Coronavirus tests for uninsured people are no longer free in some areas. That's because the program that reimbursed clinics and hospitals for the testing, as well as treating uninsured patients with COVID-19, stopped accepting claims last week "due to a lack of sufficient funds." Some clinics have already begun to turn away people without insurance who come to get tested but can't afford it.

The money for free vaccines for the uninsured will run out next week. Following that, the vaccines will continue to be funded by the government - for the time being - but the costs of administering them will no longer be invoiced to the federal program.

According to Health and Human Services Secretary Xavier Becerra, federal shipments of monoclonal antibody therapies to states - medications designed to keep persons sick with the coronavirus out of the hospital - were also curtailed by 35% last week.

"We have the tools that work and we know that if you have to pay to use those tools, it is a barrier," Amber D'Souza, professor of epidemiology at Johns Hopkins Bloomberg School of Public Health said Thursday at a COVID-19 media briefing.

"When I walk into the grocery store and someone sneezes or coughs in the aisle next to me, I don't want to worry that they didn't have the $10 to spend on an extra test," she said.

Despite the country's broad relaxation of COVID-19 public limitations, the pandemic persists. Experts are currently keeping an eye on a new strain of "stealth omicron" (BA.2), which does not appear to induce any more illness severity than the original.
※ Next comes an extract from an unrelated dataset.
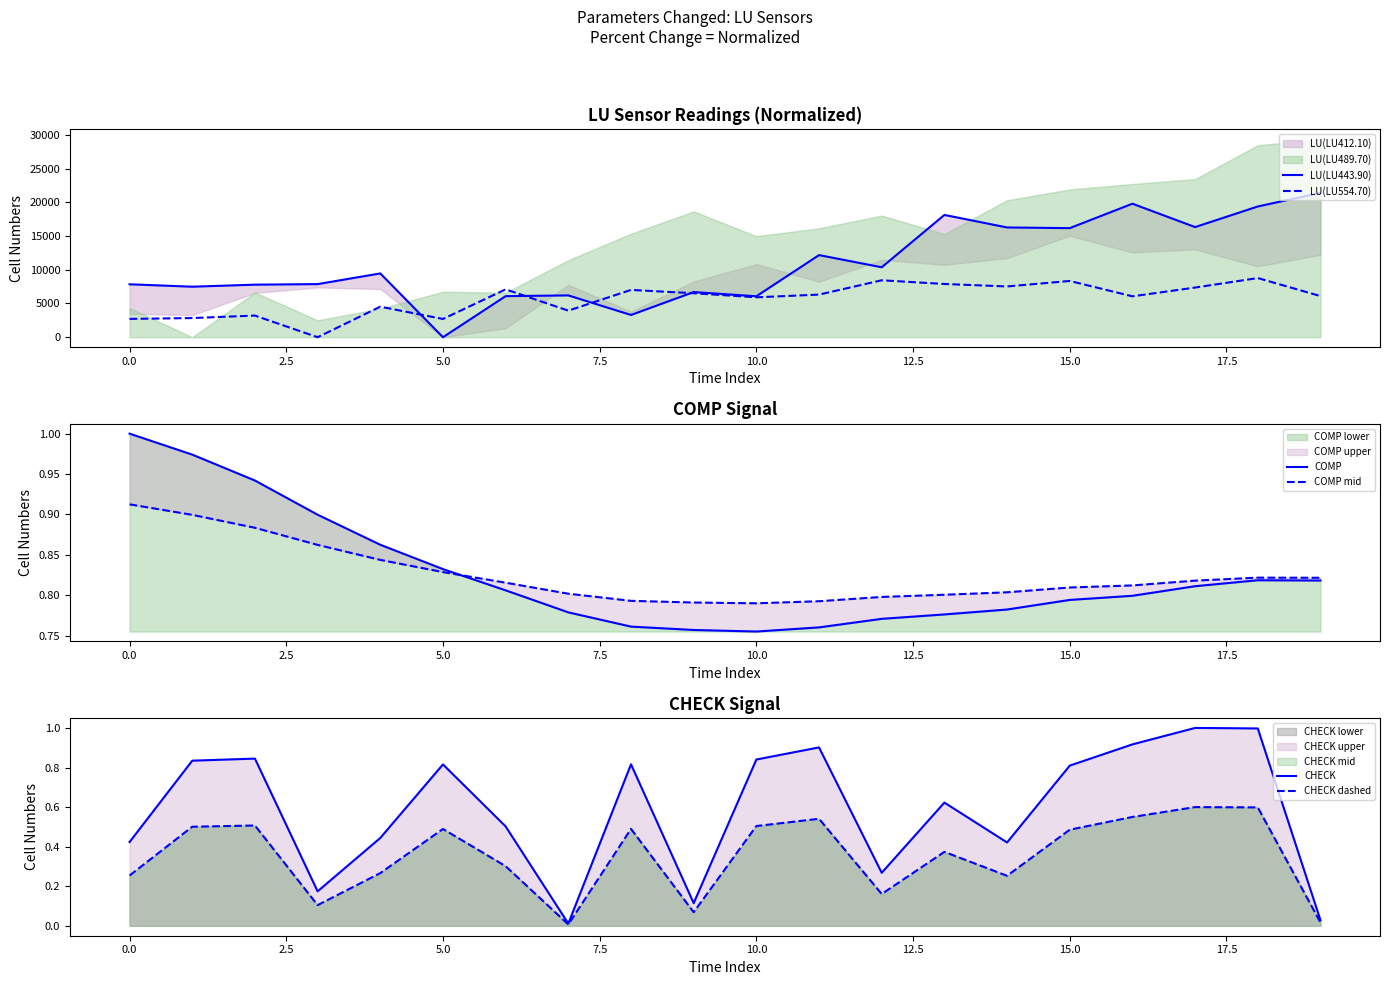

Which category has the lowest value across all series?

5.0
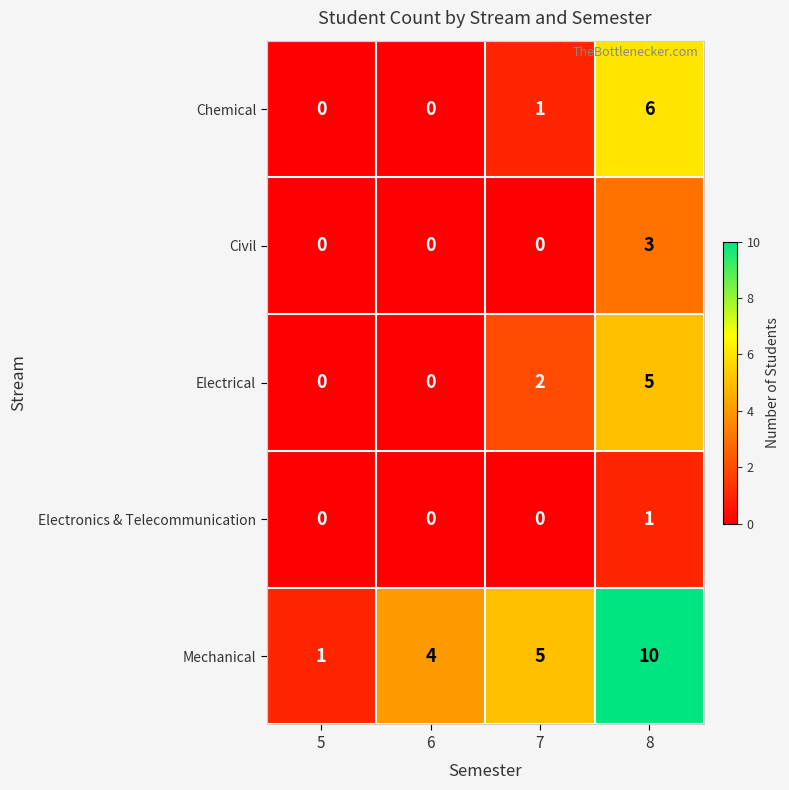

At which category is the sum across all series the highest?

8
However, due to its increased contagiousness, it is generating a little spike in cases in select regions, including New York City. Fortunately, COVID-19 hospitalization and death rates in the United States continue to fall, as do COVID-19 average weekly deaths worldwide.

The White House is still pushing for extra funds. Republicans initially opposed a pandemic relief package, prompting bipartisan efforts to develop a new proposal. After failing to reach an agreement on a pandemic relief package, lawmakers removed it entirely from a spending bill.

The White House COVID-19 response team warned this week that unless Congress acts, Americans would begin to feel the impacts.

That funding request looks to be stuck in Congress at the moment. As a result, hospitals and public health experts are concerned that the U.S. would be ill-equipped to detect - let alone handle - whatever the pandemic throws at it next.